### Work to complete:
Please return each line of the listing that contains the word "Order".

(Saved data entries)
*** Begin section ***

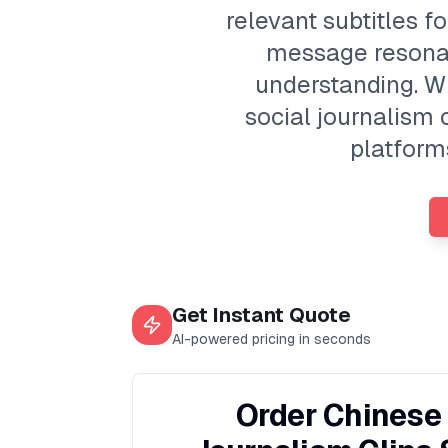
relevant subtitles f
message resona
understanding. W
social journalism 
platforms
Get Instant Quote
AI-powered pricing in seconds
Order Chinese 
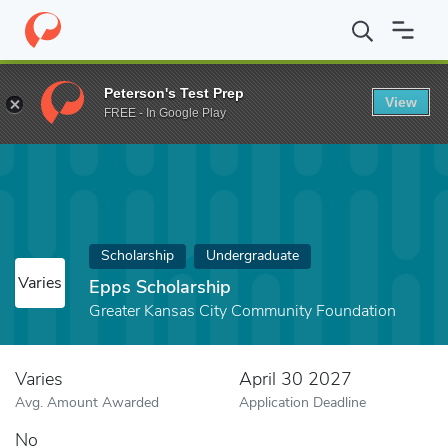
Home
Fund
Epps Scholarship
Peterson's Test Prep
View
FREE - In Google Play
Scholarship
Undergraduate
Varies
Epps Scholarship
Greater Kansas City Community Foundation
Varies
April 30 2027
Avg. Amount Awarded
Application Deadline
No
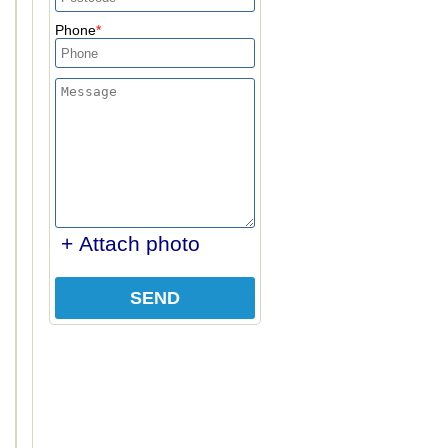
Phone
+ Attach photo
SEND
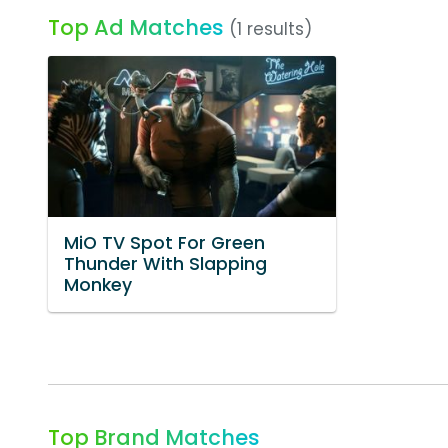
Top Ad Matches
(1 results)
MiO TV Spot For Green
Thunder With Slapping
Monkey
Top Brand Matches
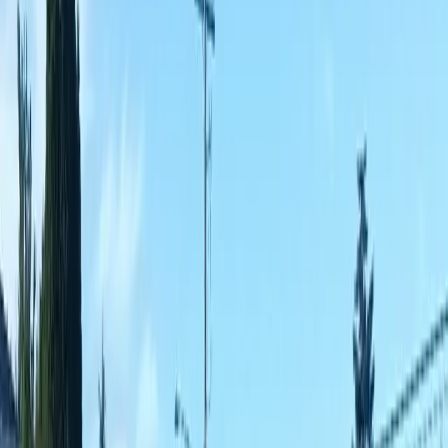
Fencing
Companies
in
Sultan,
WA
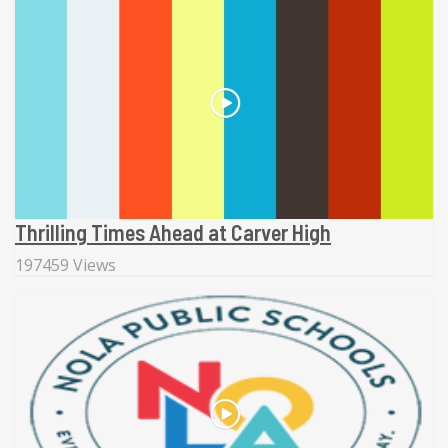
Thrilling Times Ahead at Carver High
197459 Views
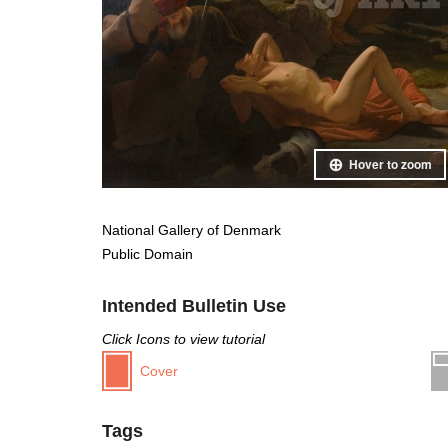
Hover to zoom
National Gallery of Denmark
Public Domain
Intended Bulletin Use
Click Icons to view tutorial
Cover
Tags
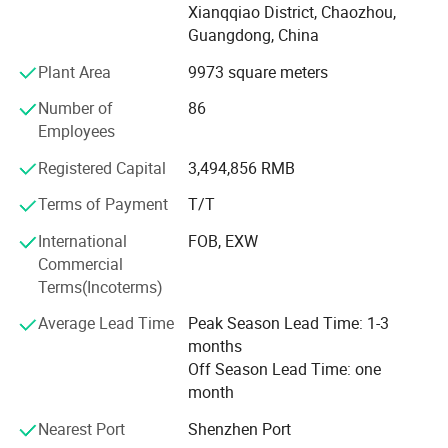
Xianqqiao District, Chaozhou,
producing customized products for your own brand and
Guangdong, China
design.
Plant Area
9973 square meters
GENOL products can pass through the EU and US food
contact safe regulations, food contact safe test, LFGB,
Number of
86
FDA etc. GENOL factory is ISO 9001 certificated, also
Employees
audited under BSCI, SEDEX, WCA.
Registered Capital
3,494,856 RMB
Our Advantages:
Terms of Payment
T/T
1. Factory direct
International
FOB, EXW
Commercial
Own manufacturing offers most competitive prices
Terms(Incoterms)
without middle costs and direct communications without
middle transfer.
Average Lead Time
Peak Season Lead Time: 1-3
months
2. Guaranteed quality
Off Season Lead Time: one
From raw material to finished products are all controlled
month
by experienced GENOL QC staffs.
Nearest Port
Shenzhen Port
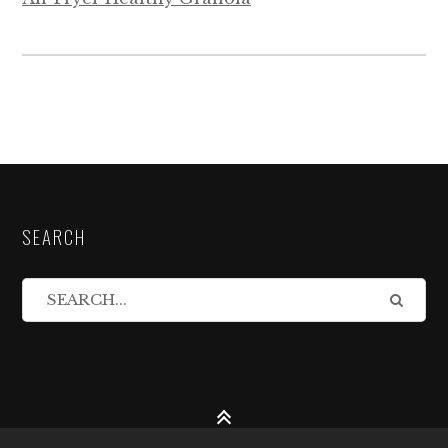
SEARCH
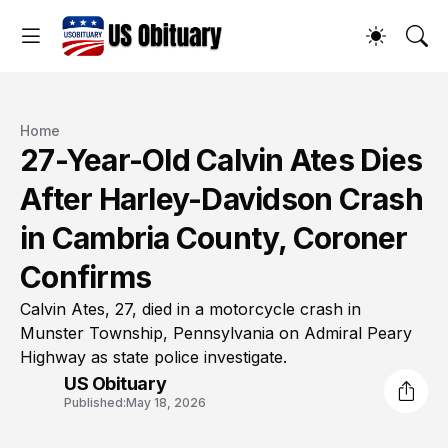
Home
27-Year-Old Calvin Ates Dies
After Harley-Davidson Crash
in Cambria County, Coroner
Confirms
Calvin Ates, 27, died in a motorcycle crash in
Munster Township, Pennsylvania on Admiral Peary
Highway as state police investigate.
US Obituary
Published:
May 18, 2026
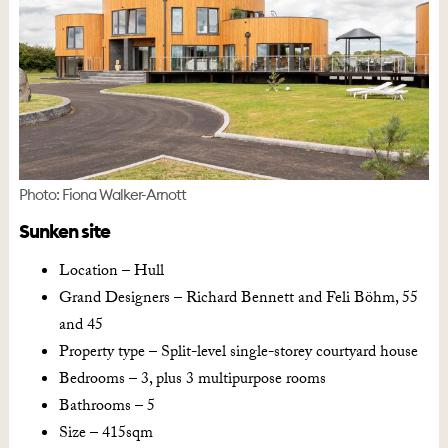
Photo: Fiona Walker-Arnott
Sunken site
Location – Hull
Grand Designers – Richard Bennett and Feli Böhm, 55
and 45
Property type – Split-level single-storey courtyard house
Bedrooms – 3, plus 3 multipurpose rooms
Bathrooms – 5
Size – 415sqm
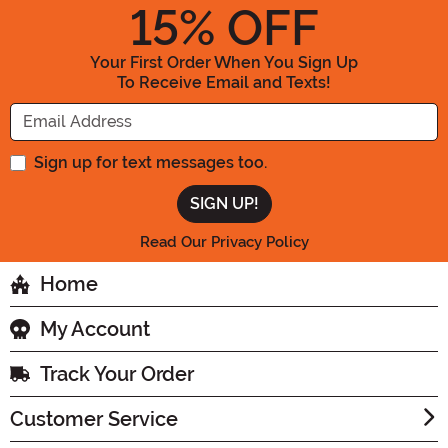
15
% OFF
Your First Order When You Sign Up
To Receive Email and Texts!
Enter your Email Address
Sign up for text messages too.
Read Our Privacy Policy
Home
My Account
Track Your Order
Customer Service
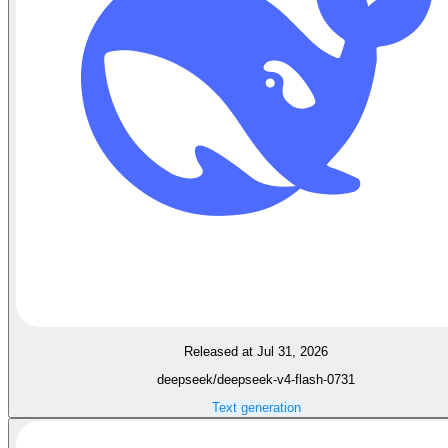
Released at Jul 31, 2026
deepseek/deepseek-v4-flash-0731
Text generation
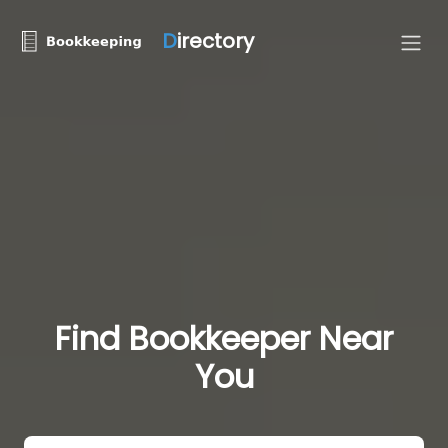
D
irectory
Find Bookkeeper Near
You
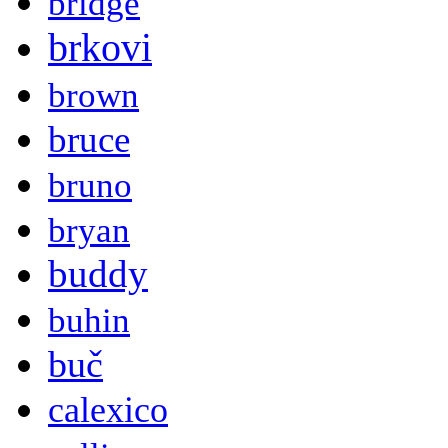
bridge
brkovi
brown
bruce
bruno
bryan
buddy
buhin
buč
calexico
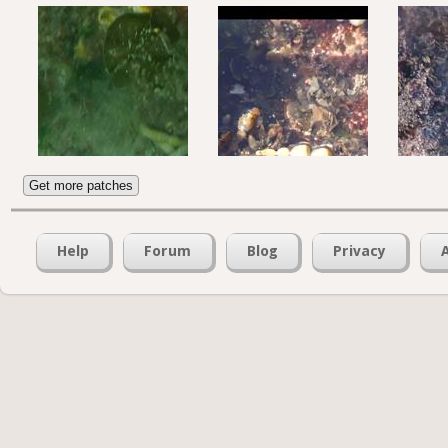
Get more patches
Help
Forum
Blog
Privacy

*** End section ***

### Your response:
Order Chinese 
Your First Order When You Sign Up
Track Your Order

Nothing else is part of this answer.